Content starts

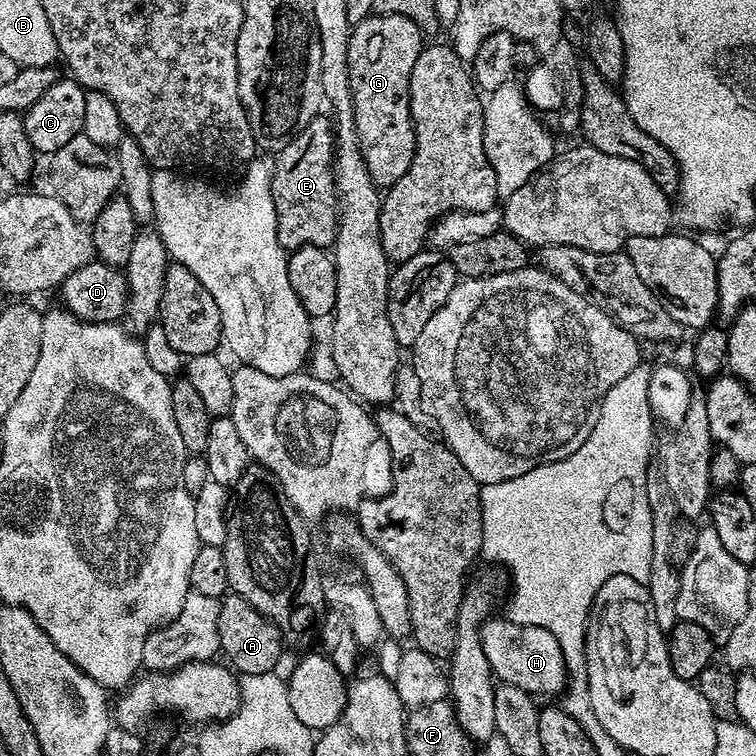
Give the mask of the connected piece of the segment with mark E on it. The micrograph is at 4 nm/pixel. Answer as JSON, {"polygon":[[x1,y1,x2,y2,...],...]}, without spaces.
{"polygon":[[322,118,311,120,306,131,291,144,285,144,279,153,280,161,272,168,272,197,276,211,278,242,289,253,299,248,314,246,325,250,336,243,338,233,338,191,334,179,334,144,330,139,330,126]]}

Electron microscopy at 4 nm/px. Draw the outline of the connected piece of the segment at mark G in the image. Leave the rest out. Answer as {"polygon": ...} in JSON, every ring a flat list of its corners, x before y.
{"polygon":[[373,14,355,25,348,43,348,69,350,70,350,86,352,101,356,115,356,133,360,139,360,150,368,168,370,178,377,186,391,186,406,174,416,149,416,135,412,129,412,116,408,112,408,83,414,70,414,62,420,57,421,25,405,16,382,16]]}

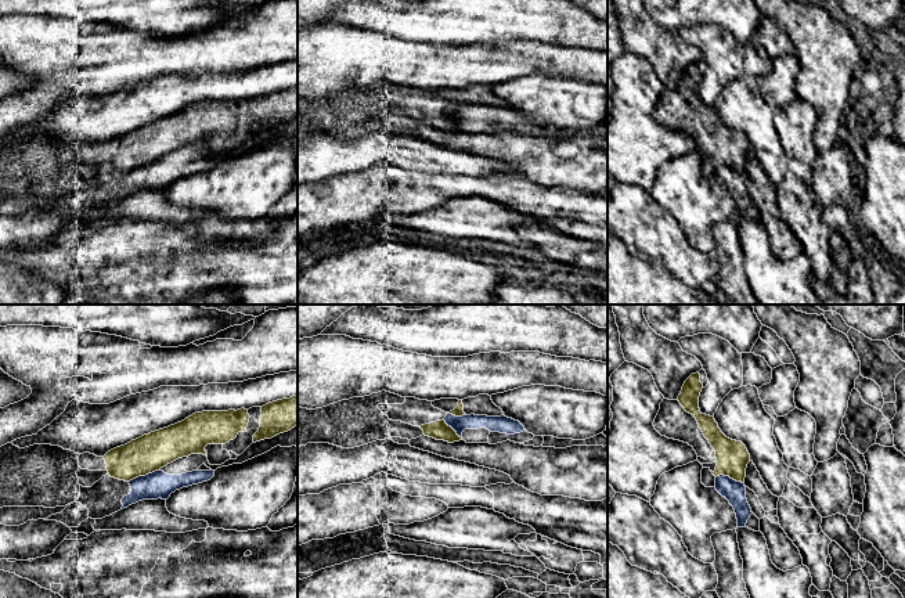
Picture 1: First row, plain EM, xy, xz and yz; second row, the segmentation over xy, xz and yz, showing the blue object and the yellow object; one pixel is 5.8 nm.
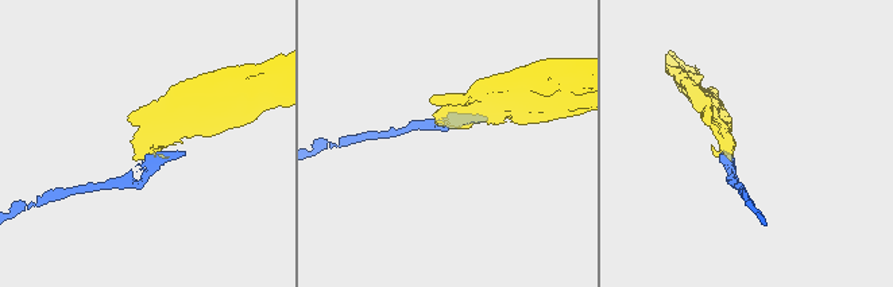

Content ends

### PROBLEM TO SOLVE
What is needed is a verbatim copy of every entry, with the pictures omitted.

### WRITTEN RESPONSE
Give the mask of the connected piece of the segment with mark E on it. The micrograph is at 4 nm/pixel. Answer as JSON, {"polygon":[[x1,y1,x2,y2,...],...]}, without spaces.
{"polygon":[[322,118,311,120,306,131,291,144,285,144,279,153,280,161,272,168,272,197,276,211,278,242,289,253,299,248,314,246,325,250,336,243,338,233,338,191,334,179,334,144,330,139,330,126]]}

Electron microscopy at 4 nm/px. Draw the outline of the connected piece of the segment at mark G in the image. Leave the rest out. Answer as {"polygon": ...} in JSON, every ring a flat list of its corners, x before y.
{"polygon":[[373,14,355,25,348,43,348,69,350,70,350,86,352,101,356,115,356,133,360,139,360,150,368,168,370,178,377,186,391,186,406,174,416,149,416,135,412,129,412,116,408,112,408,83,414,70,414,62,420,57,421,25,405,16,382,16]]}

Picture 1: First row, plain EM, xy, xz and yz; second row, the segmentation over xy, xz and yz, showing the blue object and the yellow object; one pixel is 5.8 nm.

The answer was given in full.